1. You do NOT need to be doing two queries. You have one query to get records matching the username and then another for those matching the username and password. That's not necessary. If you wanted to do the two different checks then just do one query to get the password of those record with the selected username. If there are 0 records returned you know the username doesn't exist. Then you could use the result of that query to check the password. But, that is a poor implementation. You should just tell the user that you were unable to validate their information. You should not give any information about "why" the validation failed (username vs. password). That give malicious users more information to try and infiltrate your application.

 

2. You are doing absolutely NO sanitizing of the user input and are wide open to SQL Injection!

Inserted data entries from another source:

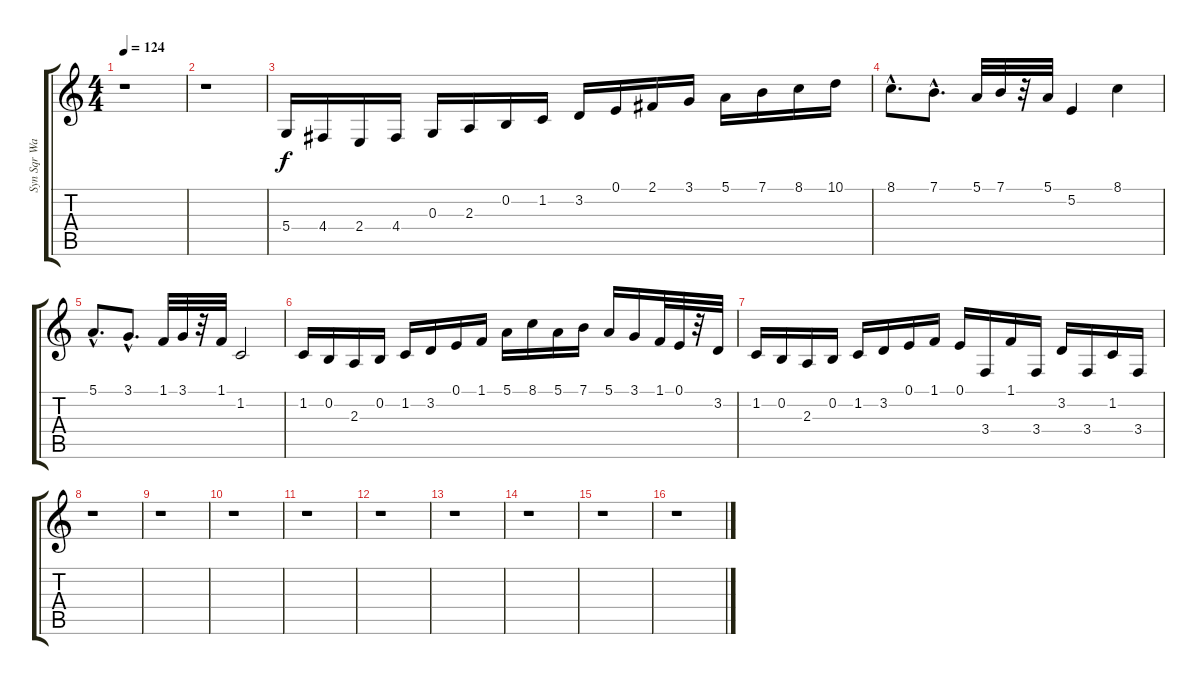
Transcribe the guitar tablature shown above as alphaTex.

\track ("Syn Sqr Wave" "Syn Sqr Wa") {instrument lead1square}
\staff {score tabs}
\tuning (E4 B3 G3 D3 A2 E2) {hide}
\ts (4 4)
\tempo 124
\clef g2
\ks c
r.1{dy f} |
r.1 |
5.4.16 4.4.16 2.4.16 4.4.16 0.3.16 2.3.16 0.2.16 1.2.16 3.2.16 0.1.16 2.1.16 3.1.16 5.1.16 7.1.16 8.1.16 10.1.16 |
8.1{hac}.8{d} 7.1{hac}.8{d} 5.1.32 7.1.32 r.32 5.1.32 5.2.4 8.1.4 |
5.1{hac}.8{d} 3.1{hac}.8{d} 1.1.32 3.1.32 r.32 1.1.32 1.2.2 |
1.2.16 0.2.16 2.3.16 0.2.16 1.2.16 3.2.16 0.1.16 1.1.16 5.1.16 8.1.16 5.1.16 7.1.16 5.1.16 3.1.16 1.1.32 0.1.32 r.32 3.2.32 |
1.2.16 0.2.16 2.3.16 0.2.16 1.2.16 3.2.16 0.1.16 1.1.16 0.1.16 3.4.16 1.1.16 3.4.16 3.2.16 3.4.16 1.2.16 3.4.16 |
r.1 |
r.1 |
r.1 |
r.1 |
r.1 |
r.1 |
r.1 |
r.1 |
r.1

3. Do not use yes/no for variables. For Booleans you should be using the logical True/False or 1/0

 

Give the code below a try for your login section. If login fails you should get the query on the page (for debugging only). Then check what values are in the database to see if the results are correct or not.

 

However, I think I see your problem. In your code to INSERT the user record you are using the variable $password [with an MD5() hash]. However, that is the same password variable that you are using to connect to the database. It looks like you are converting the POST data into variables using the same name as the index

    foreach ($_POST as $field => $value)
    {
        $$field = strip_tags(trim($value));   
    }

 

That is a BAD idea as this problem illustrates. User could potentially submit additional fields which could have the same names of other variables in your script to cause any number of problems. Looking at this specific example, if you did have a field called 'password' in the form, then the database connection line would fail because you are defining those variables before you connect to the database. If the db connection succeeds then you don't have a 'password' field in your form (at least not with that exact name).

 

 

Sample, improved script for login process

    case "Login":
        include("dbstuff.inc.php");
        $cxn = mysqli_connect($host,$user,$password,$database)
            or die ("Query died: connect");
        $uname = mysql_real_escape_string(trim($_POST['fusername']));
        $pword =md5($_POST['fpassword']);

        $sql = "SELECT user_name FROM Customer
                WHERE user_name = '$uname' AND password = '$pword'";
        $result = mysqli_query($cxn,$sql)
            or die ("Query died: fuser_name");
        $num = mysqli_num_rows($result);
        
        if (!mysqli_num_rows($result))
        {
            $message_1 = "Unable to authenticate username/password! Please try again.";
            ##THIS LINE FOR DEBUGGING ONLY
            $message_1 .= "<br>Query: {$sql}";
            $fusername = strip_tags(trim($_POST[fusername]));
            include ("form_login_reg.inc") ;
        }
        else
        {
            $_SESSION['auth'] = "yes";
            $_SESSION['logname'] = $_POST ['fusername'];
            header (" Location: SecretPage.php");
        }
        break;

[PFMaBiSmAd]

In your previous thread on this subject, you removed the md5() hashing because your password field was not long enough to hold an md5 value and the test password you have stored was in plain test anyway. Have you correct these things, because until you do, code that uses a md5 value of the entered password won't ever match anything?